Use the DataCleansing gem to standardize data formats and address missing or null values in the data.
Parameters
| Parameter | Description |
|---|
| Select columns you want to clean | The set of columns on which to perform cleaning transformations |
| Remove null data | The method used to remove null data |
| Replace null values in column | The method used to replace null values |
| Clean data | Different ways to standardize the format of data in columns |
Example
Assume you have a table that includes customer feedback on individual orders. In this scenario, some customers may not provide feedback, resulting in null values in the data. You can use the DataCleansing gem to replace null values with the string NA.
Example code
def data_cleansing_customer_id(spark: SparkSession, df: DataFrame) -> DataFrame:
from pyspark.sql.functions import col, trim, regexp_replace, lower, upper, initcap
from pyspark.sql.types import StringType, IntegerType, FloatType, DoubleType, LongType, ShortType
transformed_columns = []
# Check if column exists after null operations
if "customer_id" not in df.columns:
print("Warning: Column 'customer_id' not found after null operation.

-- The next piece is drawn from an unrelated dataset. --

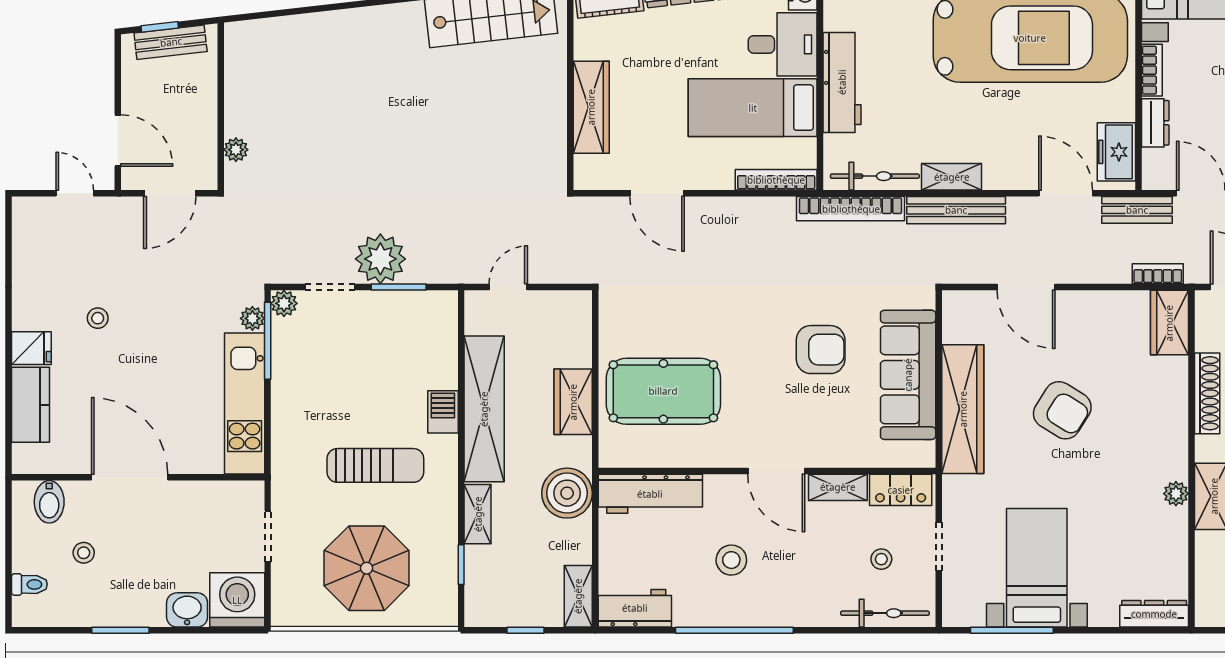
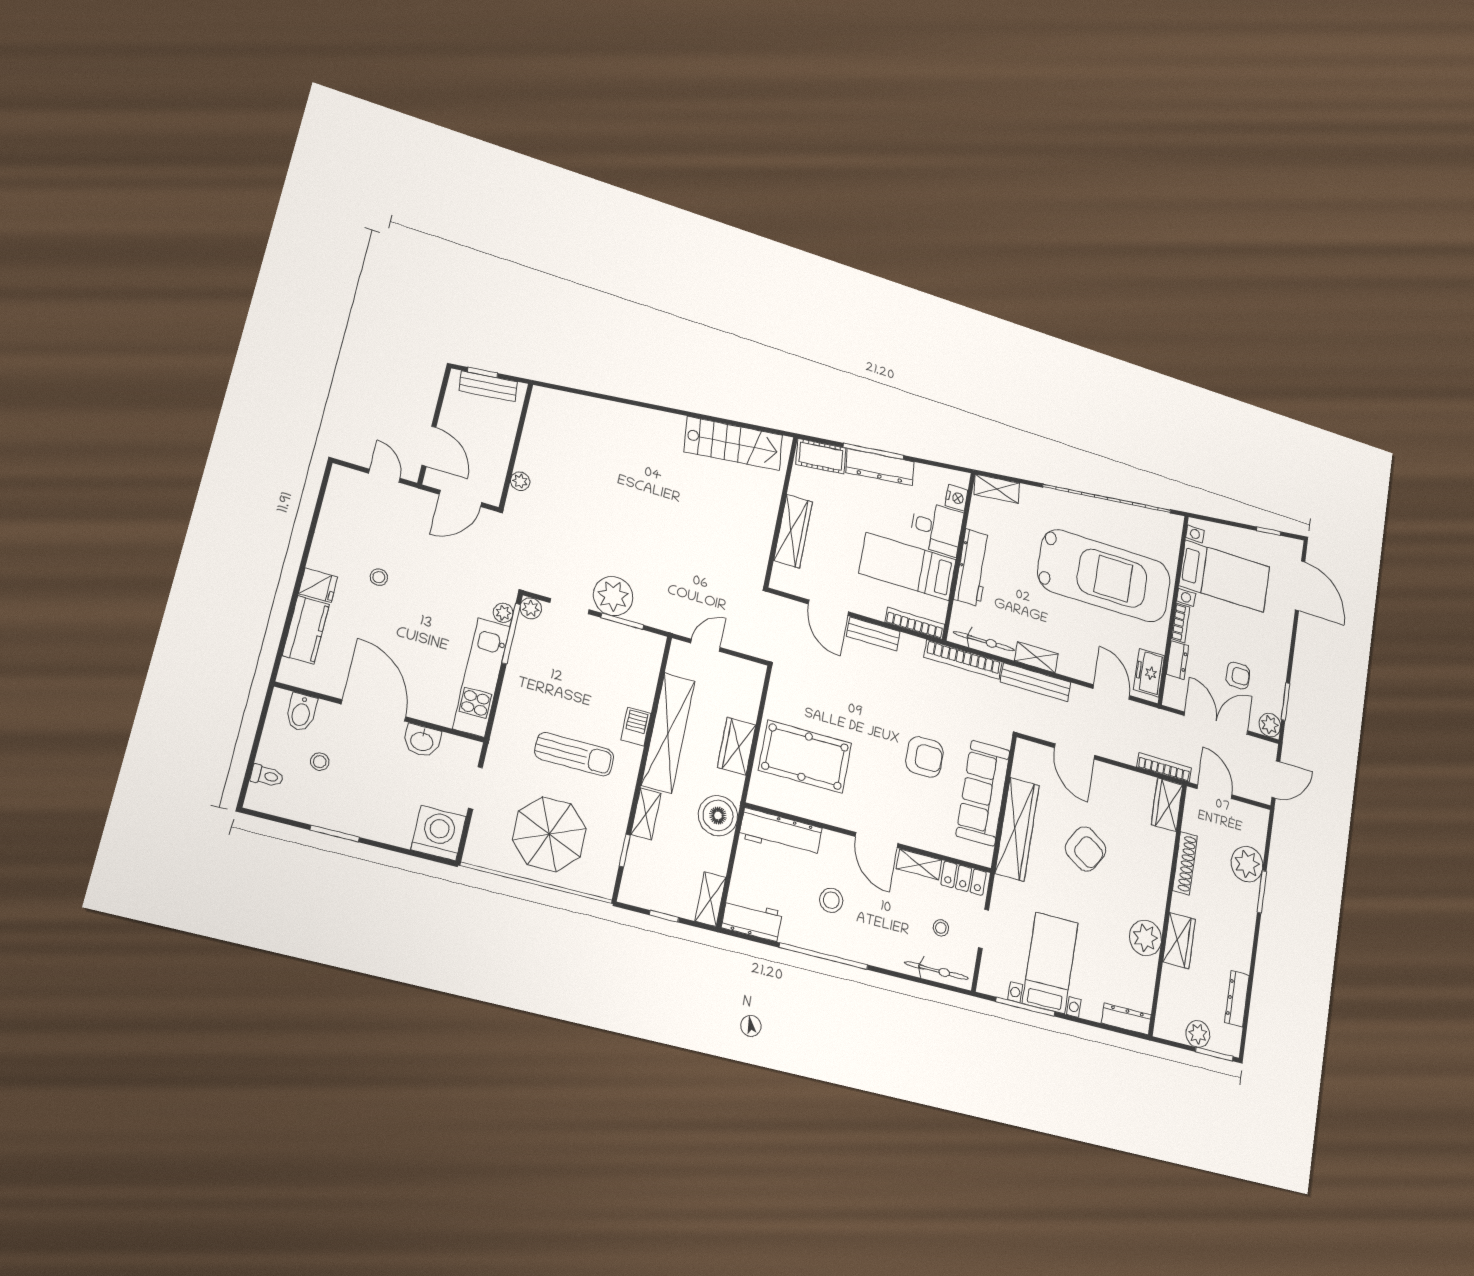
bench: (1137, 210) -> (873, 634), moved
bookcase: (1158, 274) -> (1164, 767), width x1.56
plant: (1176, 494) -> (1145, 938), width x1.87, depth x1.87
washbasin: (187, 610) -> (422, 741), moved, turned 180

Skipping transformations for this column.")
else:
col_type = df.schema["customer_id"].dataType
# If the column is a string type, apply text-based operations
if isinstance(df.schema["customer_id"].dataType, StringType):
df = df.na.fill({"customer_id" : "NA"})
transformed_columns = [lower(col("customer_id")).alias("customer_id")]
elif isinstance(col_type, (IntegerType, FloatType, DoubleType, LongType, ShortType)):
df = df.na.fill({"customer_id" : 0})
transformed_columns = [col("customer_id")]
else:
transformed_columns = [col("customer_id")]
df = df.select(*[col(c) for c in df.columns if c not in ["customer_id"]], *transformed_columns)
return df